APT, which describes itself as an “independent” organization that is “dedicated to restoring trust in government,” focuses largely on targeting Democrats with election ethics complaints.
The group was founded in 2020 by Sutherland, the former research director for the National Republican Congressional Committee who previously worked at the Mitch McConnell-aligned Senate Leadership Fund. Former Nevada Attorney General Adam Laxalt served as the group’s outside counsel and was branded the “Nevada version of Rudy Giuliani” after leading former President Donald Trump’s failed efforts to overturn his election loss (he is already threatening to file lawsuits challenging 2022 votes that haven’t been cast). Annie Talley, the group’s president, was a “trusted aide” to Trump and shepherded Supreme Court Justice Brett Kavanaugh’s nomination as deputy White House counsel.

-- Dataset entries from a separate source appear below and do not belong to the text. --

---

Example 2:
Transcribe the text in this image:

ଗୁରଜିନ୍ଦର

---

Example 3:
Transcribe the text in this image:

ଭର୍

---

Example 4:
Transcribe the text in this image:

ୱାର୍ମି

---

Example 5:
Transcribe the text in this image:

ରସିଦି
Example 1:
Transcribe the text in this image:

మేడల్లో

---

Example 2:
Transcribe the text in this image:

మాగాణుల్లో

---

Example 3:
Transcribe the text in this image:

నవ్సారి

A complaint filed earlier this year by End Citizens United, a group that supports campaign finance reform, called on the IRS to revoke the group’s tax-exempt status by violating the agency’s ban on political activity with “unsupported and misleading” political attack ads.
The Campaign for Accountability filed a separate complaint on Thursday with the state accusing APT of “ongoing violations” of the state’s law on soliciting contributions.

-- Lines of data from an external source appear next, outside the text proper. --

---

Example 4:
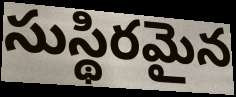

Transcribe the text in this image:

సుస్థిరమైన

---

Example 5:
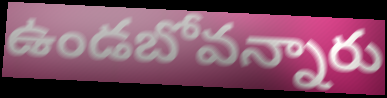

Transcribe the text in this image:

ఉండబోవన్నారు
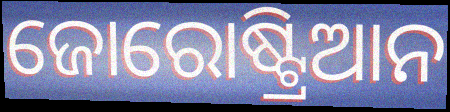
ଜୋରୋଷ୍ଟ୍ରିଆନ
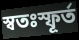
স্বতঃস্ফূর্ত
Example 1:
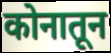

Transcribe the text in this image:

कोनातून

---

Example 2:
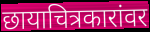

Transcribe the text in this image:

छायाचित्रकारांवर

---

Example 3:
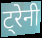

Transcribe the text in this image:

ट्रेनी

“Moreover, it appears Americans for Public Trust may have illegally solicited millions of dollars in contributions since it began operations in 2020,” the complaint said, raising questions about the group’s fundraising practices. The group projected that it would raise about $1.65 million in 2020 and proved “remarkably prescient,” the complaint said, when it raised $1.489 million despite being in operation for less than a year. The group received $900,000 of that from a single anonymous contribution through Donor Trust, which has been described as the “dark-money ATM of the conservative movement.”
Tiffany Muller, the president of End Citizens United, called APT’s political ads the “height of hypocrisy.”
“APT exists for one reason and one reason alone: to help the Republican Party win elections. It’s the height of hypocrisy for this GOP group to launch false political attacks about corruption and unethical behavior, while inappropriately receiving tax benefits as a charitable nonprofit,” she said in a statement. “This organization is run by political operatives and Adam Laxalt, a Republican politician with a history of trouble with the law, so it should come as no surprise that they would try to skirt the rules.”